- REQUEST:
Range to output from the entries below: the line containing "X146505512Y-117049927D01*" through the line containing "X156463258Y-118847000D01*". Set it down exactly, ends included, nothing else.

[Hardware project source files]

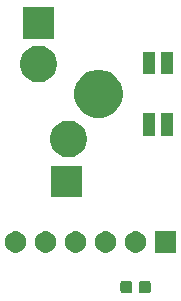
<source format=gbr>
G04 #@! TF.GenerationSoftware,KiCad,Pcbnew,(5.1.5-0-10_14)*
G04 #@! TF.CreationDate,2020-01-23T15:24:22+01:00*
G04 #@! TF.ProjectId,Cherry MX Breakout Board (Kailh Socket),43686572-7279-4204-9d58-20427265616b,v1*
G04 #@! TF.SameCoordinates,Original*
G04 #@! TF.FileFunction,Soldermask,Bot*
G04 #@! TF.FilePolarity,Negative*
%FSLAX46Y46*%
G04 Gerber Fmt 4.6, Leading zero omitted, Abs format (unit mm)*
G04 Created by KiCad (PCBNEW (5.1.5-0-10_14)) date 2020-01-23 15:24:22*
%MOMM*%
%LPD*%
G04 APERTURE LIST*
%ADD10C,0.100000*%
G04 APERTURE END LIST*
D10*
G36*
X157681591Y-121234085D02*
G01*
X157715569Y-121244393D01*
X157746890Y-121261134D01*
X157774339Y-121283661D01*
X157796866Y-121311110D01*
X157813607Y-121342431D01*
X157823915Y-121376409D01*
X157828000Y-121417890D01*
X157828000Y-122094110D01*
X157823915Y-122135591D01*
X157813607Y-122169569D01*
X157796866Y-122200890D01*
X157774339Y-122228339D01*
X157746890Y-122250866D01*
X157715569Y-122267607D01*
X157681591Y-122277915D01*
X157640110Y-122282000D01*
X157038890Y-122282000D01*
X156997409Y-122277915D01*
X156963431Y-122267607D01*
X156932110Y-122250866D01*
X156904661Y-122228339D01*
X156882134Y-122200890D01*
X156865393Y-122169569D01*
X156855085Y-122135591D01*
X156851000Y-122094110D01*
X156851000Y-121417890D01*
X156855085Y-121376409D01*
X156865393Y-121342431D01*
X156882134Y-121311110D01*
X156904661Y-121283661D01*
X156932110Y-121261134D01*
X156963431Y-121244393D01*
X156997409Y-121234085D01*
X157038890Y-121230000D01*
X157640110Y-121230000D01*
X157681591Y-121234085D01*
G37*
G36*
X156106591Y-121234085D02*
G01*
X156140569Y-121244393D01*
X156171890Y-121261134D01*
X156199339Y-121283661D01*
X156221866Y-121311110D01*
X156238607Y-121342431D01*
X156248915Y-121376409D01*
X156253000Y-121417890D01*
X156253000Y-122094110D01*
X156248915Y-122135591D01*
X156238607Y-122169569D01*
X156221866Y-122200890D01*
X156199339Y-122228339D01*
X156171890Y-122250866D01*
X156140569Y-122267607D01*
X156106591Y-122277915D01*
X156065110Y-122282000D01*
X155463890Y-122282000D01*
X155422409Y-122277915D01*
X155388431Y-122267607D01*
X155357110Y-122250866D01*
X155329661Y-122228339D01*
X155307134Y-122200890D01*
X155290393Y-122169569D01*
X155280085Y-122135591D01*
X155276000Y-122094110D01*
X155276000Y-121417890D01*
X155280085Y-121376409D01*
X155290393Y-121342431D01*
X155307134Y-121311110D01*
X155329661Y-121283661D01*
X155357110Y-121261134D01*
X155388431Y-121244393D01*
X155422409Y-121234085D01*
X155463890Y-121230000D01*
X156065110Y-121230000D01*
X156106591Y-121234085D01*
G37*
G36*
X154125512Y-117049927D02*
G01*
X154274812Y-117079624D01*
X154438784Y-117147544D01*
X154586354Y-117246147D01*
X154711853Y-117371646D01*
X154810456Y-117519216D01*
X154878376Y-117683188D01*
X154913000Y-117857259D01*
X154913000Y-118034741D01*
X154878376Y-118208812D01*
X154810456Y-118372784D01*
X154711853Y-118520354D01*
X154586354Y-118645853D01*
X154438784Y-118744456D01*
X154274812Y-118812376D01*
X154125512Y-118842073D01*
X154100742Y-118847000D01*
X153923258Y-118847000D01*
X153898488Y-118842073D01*
X153749188Y-118812376D01*
X153585216Y-118744456D01*
X153437646Y-118645853D01*
X153312147Y-118520354D01*
X153213544Y-118372784D01*
X153145624Y-118208812D01*
X153111000Y-118034741D01*
X153111000Y-117857259D01*
X153145624Y-117683188D01*
X153213544Y-117519216D01*
X153312147Y-117371646D01*
X153437646Y-117246147D01*
X153585216Y-117147544D01*
X153749188Y-117079624D01*
X153898488Y-117049927D01*
X153923258Y-117045000D01*
X154100742Y-117045000D01*
X154125512Y-117049927D01*
G37*
G36*
X151585512Y-117049927D02*
G01*
X151734812Y-117079624D01*
X151898784Y-117147544D01*
X152046354Y-117246147D01*
X152171853Y-117371646D01*
X152270456Y-117519216D01*
X152338376Y-117683188D01*
X152373000Y-117857259D01*
X152373000Y-118034741D01*
X152338376Y-118208812D01*
X152270456Y-118372784D01*
X152171853Y-118520354D01*
X152046354Y-118645853D01*
X151898784Y-118744456D01*
X151734812Y-118812376D01*
X151585512Y-118842073D01*
X151560742Y-118847000D01*
X151383258Y-118847000D01*
X151358488Y-118842073D01*
X151209188Y-118812376D01*
X151045216Y-118744456D01*
X150897646Y-118645853D01*
X150772147Y-118520354D01*
X150673544Y-118372784D01*
X150605624Y-118208812D01*
X150571000Y-118034741D01*
X150571000Y-117857259D01*
X150605624Y-117683188D01*
X150673544Y-117519216D01*
X150772147Y-117371646D01*
X150897646Y-117246147D01*
X151045216Y-117147544D01*
X151209188Y-117079624D01*
X151358488Y-117049927D01*
X151383258Y-117045000D01*
X151560742Y-117045000D01*
X151585512Y-117049927D01*
G37*
G36*
X149045512Y-117049927D02*
G01*
X149194812Y-117079624D01*
X149358784Y-117147544D01*
X149506354Y-117246147D01*
X149631853Y-117371646D01*
X149730456Y-117519216D01*
X149798376Y-117683188D01*
X149833000Y-117857259D01*
X149833000Y-118034741D01*
X149798376Y-118208812D01*
X149730456Y-118372784D01*
X149631853Y-118520354D01*
X149506354Y-118645853D01*
X149358784Y-118744456D01*
X149194812Y-118812376D01*
X149045512Y-118842073D01*
X149020742Y-118847000D01*
X148843258Y-118847000D01*
X148818488Y-118842073D01*
X148669188Y-118812376D01*
X148505216Y-118744456D01*
X148357646Y-118645853D01*
X148232147Y-118520354D01*
X148133544Y-118372784D01*
X148065624Y-118208812D01*
X148031000Y-118034741D01*
X148031000Y-117857259D01*
X148065624Y-117683188D01*
X148133544Y-117519216D01*
X148232147Y-117371646D01*
X148357646Y-117246147D01*
X148505216Y-117147544D01*
X148669188Y-117079624D01*
X148818488Y-117049927D01*
X148843258Y-117045000D01*
X149020742Y-117045000D01*
X149045512Y-117049927D01*
G37*
G36*
X146505512Y-117049927D02*
G01*
X146654812Y-117079624D01*
X146818784Y-117147544D01*
X146966354Y-117246147D01*
X147091853Y-117371646D01*
X147190456Y-117519216D01*
X147258376Y-117683188D01*
X147293000Y-117857259D01*
X147293000Y-118034741D01*
X147258376Y-118208812D01*
X147190456Y-118372784D01*
X147091853Y-118520354D01*
X146966354Y-118645853D01*
X146818784Y-118744456D01*
X146654812Y-118812376D01*
X146505512Y-118842073D01*
X146480742Y-118847000D01*
X146303258Y-118847000D01*
X146278488Y-118842073D01*
X146129188Y-118812376D01*
X145965216Y-118744456D01*
X145817646Y-118645853D01*
X145692147Y-118520354D01*
X145593544Y-118372784D01*
X145525624Y-118208812D01*
X145491000Y-118034741D01*
X145491000Y-117857259D01*
X145525624Y-117683188D01*
X145593544Y-117519216D01*
X145692147Y-117371646D01*
X145817646Y-117246147D01*
X145965216Y-117147544D01*
X146129188Y-117079624D01*
X146278488Y-117049927D01*
X146303258Y-117045000D01*
X146480742Y-117045000D01*
X146505512Y-117049927D01*
G37*
G36*
X156665512Y-117049927D02*
G01*
X156814812Y-117079624D01*
X156978784Y-117147544D01*
X157126354Y-117246147D01*
X157251853Y-117371646D01*
X157350456Y-117519216D01*
X157418376Y-117683188D01*
X157453000Y-117857259D01*
X157453000Y-118034741D01*
X157418376Y-118208812D01*
X157350456Y-118372784D01*
X157251853Y-118520354D01*
X157126354Y-118645853D01*
X156978784Y-118744456D01*
X156814812Y-118812376D01*
X156665512Y-118842073D01*
X156640742Y-118847000D01*
X156463258Y-118847000D01*
X156438488Y-118842073D01*
X156289188Y-118812376D01*
X156125216Y-118744456D01*
X155977646Y-118645853D01*
X155852147Y-118520354D01*
X155753544Y-118372784D01*
X155685624Y-118208812D01*
X155651000Y-118034741D01*
X155651000Y-117857259D01*
X155685624Y-117683188D01*
X155753544Y-117519216D01*
X155852147Y-117371646D01*
X155977646Y-117246147D01*
X156125216Y-117147544D01*
X156289188Y-117079624D01*
X156438488Y-117049927D01*
X156463258Y-117045000D01*
X156640742Y-117045000D01*
X156665512Y-117049927D01*
G37*
G36*
X159993000Y-118847000D02*
G01*
X158191000Y-118847000D01*
X158191000Y-117045000D01*
X159993000Y-117045000D01*
X159993000Y-118847000D01*
G37*
G36*
X152032000Y-114146000D02*
G01*
X149430000Y-114146000D01*
X149430000Y-111494000D01*
X152032000Y-111494000D01*
X152032000Y-114146000D01*
G37*
G36*
X151178585Y-107698802D02*
G01*
X151328410Y-107728604D01*
X151610674Y-107845521D01*
X151864705Y-108015259D01*
X152080741Y-108231295D01*
X152250479Y-108485326D01*
X152367396Y-108767590D01*
X152427000Y-109067240D01*
X152427000Y-109372760D01*
X152367396Y-109672410D01*
X152250479Y-109954674D01*
X152080741Y-110208705D01*
X151864705Y-110424741D01*
X151610674Y-110594479D01*
X151328410Y-110711396D01*
X151178585Y-110741198D01*
X151028761Y-110771000D01*
X150723239Y-110771000D01*
X150573415Y-110741198D01*
X150423590Y-110711396D01*
X150141326Y-110594479D01*
X149887295Y-110424741D01*
X149671259Y-110208705D01*
X149501521Y-109954674D01*
X149384604Y-109672410D01*
X149325000Y-109372760D01*
X149325000Y-109067240D01*
X149384604Y-108767590D01*
X149501521Y-108485326D01*
X149671259Y-108231295D01*
X149887295Y-108015259D01*
X150141326Y-107845521D01*
X150423590Y-107728604D01*
X150573415Y-107698802D01*
X150723239Y-107669000D01*
X151028761Y-107669000D01*
X151178585Y-107698802D01*
G37*
G36*
X159717000Y-108961000D02*
G01*
X158715000Y-108961000D01*
X158715000Y-107059000D01*
X159717000Y-107059000D01*
X159717000Y-108961000D01*
G37*
G36*
X158217000Y-108961000D02*
G01*
X157215000Y-108961000D01*
X157215000Y-107059000D01*
X158217000Y-107059000D01*
X158217000Y-108961000D01*
G37*
G36*
X154014254Y-103437818D02*
G01*
X154387511Y-103592426D01*
X154387513Y-103592427D01*
X154723436Y-103816884D01*
X155009116Y-104102564D01*
X155221889Y-104421000D01*
X155233574Y-104438489D01*
X155388182Y-104811746D01*
X155467000Y-105207993D01*
X155467000Y-105612007D01*
X155388182Y-106008254D01*
X155233574Y-106381511D01*
X155233573Y-106381513D01*
X155009116Y-106717436D01*
X154723436Y-107003116D01*
X154387513Y-107227573D01*
X154387512Y-107227574D01*
X154387511Y-107227574D01*
X154014254Y-107382182D01*
X153618007Y-107461000D01*
X153213993Y-107461000D01*
X152817746Y-107382182D01*
X152444489Y-107227574D01*
X152444488Y-107227574D01*
X152444487Y-107227573D01*
X152108564Y-107003116D01*
X151822884Y-106717436D01*
X151598427Y-106381513D01*
X151598426Y-106381511D01*
X151443818Y-106008254D01*
X151365000Y-105612007D01*
X151365000Y-105207993D01*
X151443818Y-104811746D01*
X151598426Y-104438489D01*
X151610112Y-104421000D01*
X151822884Y-104102564D01*
X152108564Y-103816884D01*
X152444487Y-103592427D01*
X152444489Y-103592426D01*
X152817746Y-103437818D01*
X153213993Y-103359000D01*
X153618007Y-103359000D01*
X154014254Y-103437818D01*
G37*
G36*
X148638585Y-101348802D02*
G01*
X148788410Y-101378604D01*
X149070674Y-101495521D01*
X149324705Y-101665259D01*
X149540741Y-101881295D01*
X149710479Y-102135326D01*
X149827396Y-102417590D01*
X149887000Y-102717240D01*
X149887000Y-103022760D01*
X149827396Y-103322410D01*
X149710479Y-103604674D01*
X149540741Y-103858705D01*
X149324705Y-104074741D01*
X149070674Y-104244479D01*
X148788410Y-104361396D01*
X148638585Y-104391198D01*
X148488761Y-104421000D01*
X148183239Y-104421000D01*
X148033415Y-104391198D01*
X147883590Y-104361396D01*
X147601326Y-104244479D01*
X147347295Y-104074741D01*
X147131259Y-103858705D01*
X146961521Y-103604674D01*
X146844604Y-103322410D01*
X146785000Y-103022760D01*
X146785000Y-102717240D01*
X146844604Y-102417590D01*
X146961521Y-102135326D01*
X147131259Y-101881295D01*
X147347295Y-101665259D01*
X147601326Y-101495521D01*
X147883590Y-101378604D01*
X148033415Y-101348802D01*
X148183239Y-101319000D01*
X148488761Y-101319000D01*
X148638585Y-101348802D01*
G37*
G36*
X159717000Y-103761000D02*
G01*
X158715000Y-103761000D01*
X158715000Y-101859000D01*
X159717000Y-101859000D01*
X159717000Y-103761000D01*
G37*
G36*
X158217000Y-103761000D02*
G01*
X157215000Y-103761000D01*
X157215000Y-101859000D01*
X158217000Y-101859000D01*
X158217000Y-103761000D01*
G37*
G36*
X149637000Y-100721000D02*
G01*
X147035000Y-100721000D01*
X147035000Y-98069000D01*
X149637000Y-98069000D01*
X149637000Y-100721000D01*
G37*
M02*

</source>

- OUTPUT:
X146505512Y-117049927D01*
G37*
G36*
X156665512Y-117049927D02*
G01*
X156814812Y-117079624D01*
X156978784Y-117147544D01*
X157126354Y-117246147D01*
X157251853Y-117371646D01*
X157350456Y-117519216D01*
X157418376Y-117683188D01*
X157453000Y-117857259D01*
X157453000Y-118034741D01*
X157418376Y-118208812D01*
X157350456Y-118372784D01*
X157251853Y-118520354D01*
X157126354Y-118645853D01*
X156978784Y-118744456D01*
X156814812Y-118812376D01*
X156665512Y-118842073D01*
X156640742Y-118847000D01*
X156463258Y-118847000D01*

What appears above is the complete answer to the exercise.